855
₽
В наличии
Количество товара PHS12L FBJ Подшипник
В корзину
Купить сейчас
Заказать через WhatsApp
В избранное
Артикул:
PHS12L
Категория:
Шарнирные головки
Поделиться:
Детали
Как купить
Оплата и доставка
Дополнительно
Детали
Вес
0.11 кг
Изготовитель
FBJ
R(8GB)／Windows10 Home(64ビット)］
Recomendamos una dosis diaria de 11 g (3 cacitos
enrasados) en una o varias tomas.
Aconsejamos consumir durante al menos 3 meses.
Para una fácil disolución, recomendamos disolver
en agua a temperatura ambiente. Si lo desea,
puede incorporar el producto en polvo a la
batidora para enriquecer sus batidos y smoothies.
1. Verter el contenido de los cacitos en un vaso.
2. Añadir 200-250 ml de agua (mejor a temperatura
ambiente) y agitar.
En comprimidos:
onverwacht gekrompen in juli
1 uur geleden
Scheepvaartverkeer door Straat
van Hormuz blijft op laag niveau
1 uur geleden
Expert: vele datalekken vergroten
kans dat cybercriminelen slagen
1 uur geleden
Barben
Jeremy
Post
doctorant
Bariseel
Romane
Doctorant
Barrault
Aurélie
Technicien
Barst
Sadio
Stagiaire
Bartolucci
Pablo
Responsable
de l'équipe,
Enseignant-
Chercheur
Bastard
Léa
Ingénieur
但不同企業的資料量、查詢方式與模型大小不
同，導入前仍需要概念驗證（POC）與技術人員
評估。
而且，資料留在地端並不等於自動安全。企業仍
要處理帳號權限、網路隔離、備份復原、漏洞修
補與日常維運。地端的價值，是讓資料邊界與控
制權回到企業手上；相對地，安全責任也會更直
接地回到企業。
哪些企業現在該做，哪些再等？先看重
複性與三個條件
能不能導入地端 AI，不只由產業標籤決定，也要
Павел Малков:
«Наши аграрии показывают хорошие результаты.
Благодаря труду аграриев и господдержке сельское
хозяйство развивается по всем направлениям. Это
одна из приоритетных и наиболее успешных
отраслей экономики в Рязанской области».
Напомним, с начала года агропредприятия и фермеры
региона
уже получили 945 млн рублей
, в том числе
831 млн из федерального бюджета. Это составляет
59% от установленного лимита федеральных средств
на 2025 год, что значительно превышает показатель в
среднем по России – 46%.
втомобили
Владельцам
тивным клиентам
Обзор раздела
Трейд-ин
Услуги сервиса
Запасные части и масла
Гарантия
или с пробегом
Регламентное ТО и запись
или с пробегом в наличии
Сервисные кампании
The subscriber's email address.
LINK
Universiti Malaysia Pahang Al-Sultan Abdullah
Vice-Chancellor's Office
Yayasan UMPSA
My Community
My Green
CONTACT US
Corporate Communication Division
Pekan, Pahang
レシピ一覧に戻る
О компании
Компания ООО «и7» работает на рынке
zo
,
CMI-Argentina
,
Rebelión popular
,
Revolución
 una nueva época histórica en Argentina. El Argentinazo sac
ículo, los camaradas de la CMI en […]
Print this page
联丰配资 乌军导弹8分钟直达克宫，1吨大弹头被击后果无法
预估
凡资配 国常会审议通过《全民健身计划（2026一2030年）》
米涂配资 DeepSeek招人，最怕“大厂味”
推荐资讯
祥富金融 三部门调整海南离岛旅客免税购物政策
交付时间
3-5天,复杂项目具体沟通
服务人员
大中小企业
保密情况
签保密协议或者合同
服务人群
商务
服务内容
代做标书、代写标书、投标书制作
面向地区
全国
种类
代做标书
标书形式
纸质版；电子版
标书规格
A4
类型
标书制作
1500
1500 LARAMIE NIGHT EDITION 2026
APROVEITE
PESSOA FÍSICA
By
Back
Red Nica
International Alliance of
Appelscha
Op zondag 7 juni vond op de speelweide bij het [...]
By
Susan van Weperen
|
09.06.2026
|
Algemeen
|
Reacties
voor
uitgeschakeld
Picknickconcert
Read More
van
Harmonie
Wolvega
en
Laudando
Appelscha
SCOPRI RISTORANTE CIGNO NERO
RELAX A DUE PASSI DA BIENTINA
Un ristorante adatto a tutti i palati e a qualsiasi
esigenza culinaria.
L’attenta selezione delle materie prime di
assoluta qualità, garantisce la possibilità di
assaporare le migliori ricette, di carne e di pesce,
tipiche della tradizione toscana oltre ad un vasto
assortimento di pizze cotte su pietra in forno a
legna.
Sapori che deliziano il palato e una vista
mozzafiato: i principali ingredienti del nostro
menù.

^^^^^^^^

### GOAL OF THE EXERCISE
Return, unchanged, every line of the records from the very first one through the line containing "на 2025 год, что", with both ends included.

### FINISHED TASK
855
₽
В наличии
Количество товара PHS12L FBJ Подшипник
В корзину
Купить сейчас
Заказать через WhatsApp
В избранное
Артикул:
PHS12L
Категория:
Шарнирные головки
Поделиться:
Детали
Как купить
Оплата и доставка
Дополнительно
Детали
Вес
0.11 кг
Изготовитель
FBJ
R(8GB)／Windows10 Home(64ビット)］
Recomendamos una dosis diaria de 11 g (3 cacitos
enrasados) en una o varias tomas.
Aconsejamos consumir durante al menos 3 meses.
Para una fácil disolución, recomendamos disolver
en agua a temperatura ambiente. Si lo desea,
puede incorporar el producto en polvo a la
batidora para enriquecer sus batidos y smoothies.
1. Verter el contenido de los cacitos en un vaso.
2. Añadir 200-250 ml de agua (mejor a temperatura
ambiente) y agitar.
En comprimidos:
onverwacht gekrompen in juli
1 uur geleden
Scheepvaartverkeer door Straat
van Hormuz blijft op laag niveau
1 uur geleden
Expert: vele datalekken vergroten
kans dat cybercriminelen slagen
1 uur geleden
Barben
Jeremy
Post
doctorant
Bariseel
Romane
Doctorant
Barrault
Aurélie
Technicien
Barst
Sadio
Stagiaire
Bartolucci
Pablo
Responsable
de l'équipe,
Enseignant-
Chercheur
Bastard
Léa
Ingénieur
但不同企業的資料量、查詢方式與模型大小不
同，導入前仍需要概念驗證（POC）與技術人員
評估。
而且，資料留在地端並不等於自動安全。企業仍
要處理帳號權限、網路隔離、備份復原、漏洞修
補與日常維運。地端的價值，是讓資料邊界與控
制權回到企業手上；相對地，安全責任也會更直
接地回到企業。
哪些企業現在該做，哪些再等？先看重
複性與三個條件
能不能導入地端 AI，不只由產業標籤決定，也要
Павел Малков:
«Наши аграрии показывают хорошие результаты.
Благодаря труду аграриев и господдержке сельское
хозяйство развивается по всем направлениям. Это
одна из приоритетных и наиболее успешных
отраслей экономики в Рязанской области».
Напомним, с начала года агропредприятия и фермеры
региона
уже получили 945 млн рублей
, в том числе
831 млн из федерального бюджета. Это составляет
59% от установленного лимита федеральных средств
на 2025 год, что значительно превышает показатель в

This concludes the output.